Exercise:
Pictures in the entries below are to be left out; otherwise, reproduce exactly the lines from the first through the line containing "that would constitute".

[Dataset entries]
########
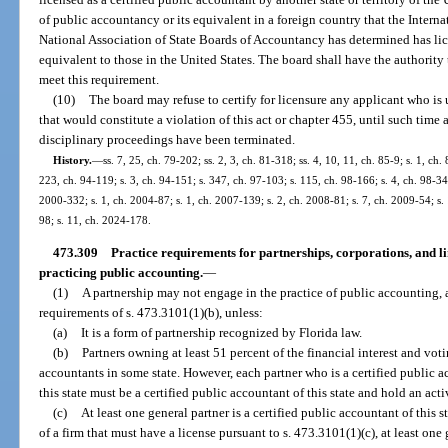
of public accountancy or its equivalent in a foreign country that the Intern
National Association of State Boards of Accountancy has determined has lice
equivalent to those in the United States. The board shall have the authority 
meet this requirement.
(10)
The board may refuse to certify for licensure any applicant who is 
that would constitute a violation of this act or chapter 455, until such time
disciplinary proceedings have been terminated.
History.
—
ss. 7, 25, ch. 79-202; ss. 2, 3, ch. 81-318; ss. 4, 10, 11, ch. 85-9; s. 1, ch.
223, ch. 94-119; s. 3, ch. 94-151; s. 347, ch. 97-103; s. 115, ch. 98-166; s. 4, ch. 98-34
2000-332; s. 1, ch. 2004-87; s. 1, ch. 2007-139; s. 2, ch. 2008-81; s. 7, ch. 2009-54; s.
98; s. 11, ch. 2024-178.
473.309
Practice requirements for partnerships, corporations, and lim
practicing public accounting.
—
(1)
A partnership may not engage in the practice of public accounting, a
requirements of s. 473.3101(1)(b), unless:
(a)
It is a form of partnership recognized by Florida law.
(b)
Partners owning at least 51 percent of the financial interest and voti
accountants in some state. However, each partner who is a certified public a
this state must be a certified public accountant of this state and hold an acti
(c)
At least one general partner is a certified public accountant of this s
of a firm that must have a license pursuant to s. 473.3101(1)(c), at least one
########
Answer box:
of public accountancy or its equivalent in a foreign country that the Intern
National Association of State Boards of Accountancy has determined has lice
equivalent to those in the United States. The board shall have the authority 
meet this requirement.
(10)
The board may refuse to certify for licensure any applicant who is 
that would constitute a violation of this act or chapter 455, until such time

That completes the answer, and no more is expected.